Author: Billy Schonenberg
Trips to the Moon
When watching a science fiction flick, it can be hard to determine what time in the future it is set, although this is a usually an integral part of the movie. However, it is often obvious in which year the movie was made. The combination of costumes, cinematography, CGI, and content create an overall feeling that immediately makes you aware of when it was made. The celebrity actors are a dead give-away as well. Even the CGI capabilities of this post-Avatar-era are not enough to fool us- compare Jeff Bridges in Tron and Tron: Legacy.

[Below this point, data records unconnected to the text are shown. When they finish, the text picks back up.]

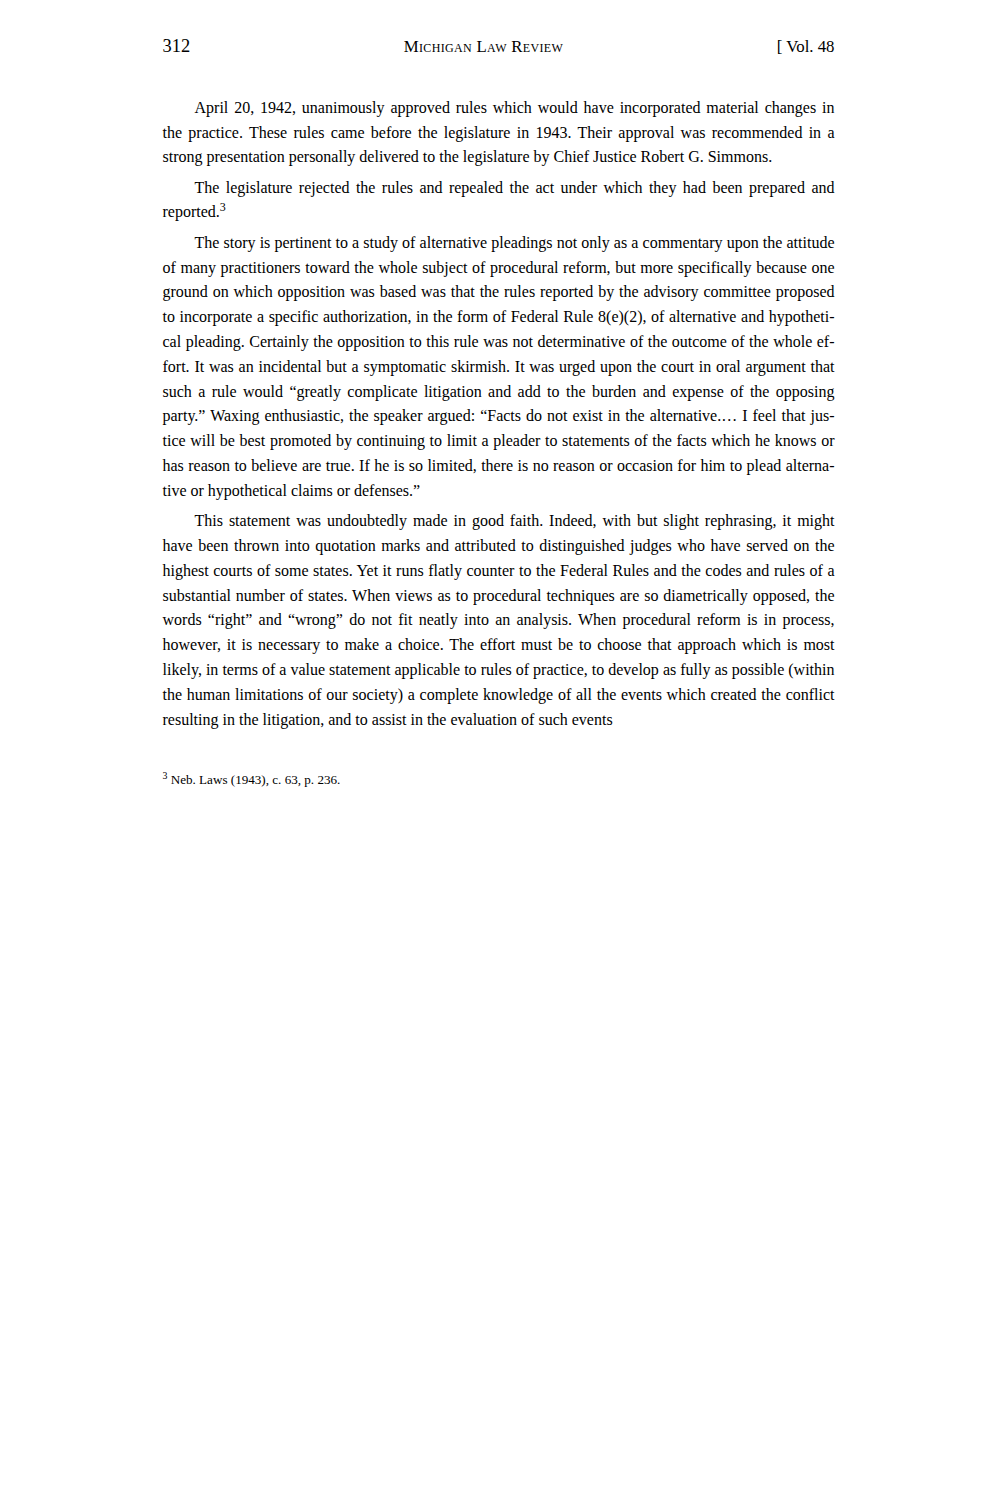312 Michigan Law Review [ Vol. 48
April 20, 1942, unanimously approved rules which would have incorporated material changes in the practice. These rules came before the legislature in 1943. Their approval was recommended in a strong presentation personally delivered to the legislature by Chief Justice Robert G. Simmons.
The legislature rejected the rules and repealed the act under which they had been prepared and reported.3
The story is pertinent to a study of alternative pleadings not only as a commentary upon the attitude of many practitioners toward the whole subject of procedural reform, but more specifically because one ground on which opposition was based was that the rules reported by the advisory committee proposed to incorporate a specific authorization, in the form of Federal Rule 8(e)(2), of alternative and hypothetical pleading. Certainly the opposition to this rule was not determinative of the outcome of the whole effort. It was an incidental but a symptomatic skirmish. It was urged upon the court in oral argument that such a rule would “greatly complicate litigation and add to the burden and expense of the opposing party.” Waxing enthusiastic, the speaker argued: “Facts do not exist in the alternative.… I feel that justice will be best promoted by continuing to limit a pleader to statements of the facts which he knows or has reason to believe are true. If he is so limited, there is no reason or occasion for him to plead alternative or hypothetical claims or defenses.”
This statement was undoubtedly made in good faith. Indeed, with but slight rephrasing, it might have been thrown into quotation marks and attributed to distinguished judges who have served on the highest courts of some states. Yet it runs flatly counter to the Federal Rules and the codes and rules of a substantial number of states. When views as to procedural techniques are so diametrically opposed, the words “right” and “wrong” do not fit neatly into an analysis. When procedural reform is in process, however, it is necessary to make a choice. The effort must be to choose that approach which is most likely, in terms of a value statement applicable to rules of practice, to develop as fully as possible (within the human limitations of our society) a complete knowledge of all the events which created the conflict resulting in the litigation, and to assist in the evaluation of such events
3 Neb. Laws (1943), c. 63, p. 236.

The future depicted in these films always seems to follow the present in a linear fashion, while the actual future turns out to be wild, chaotic and unpredictable. Instead of an overview of correct predictions, the legacy of science fiction movies represents an interesting insight in the thoughts of people throughout the years. How the moon is depicted can be particularly telling of a given era’s mindset. In Le Voyage dan la Lune, for example, the moon is shown as having a lush Earth-like ecosystem that makes for a grand adventure. In Duncan Jones’ Moon, the moon has become much more like a true wilderness, isolated and uncaring.
It makes me wonder how will the moon be presented in science fiction movies over the next decade. Will it be overrun with nanotechnology, restored to a next natural landscape, or be another base for Jeff Bridges?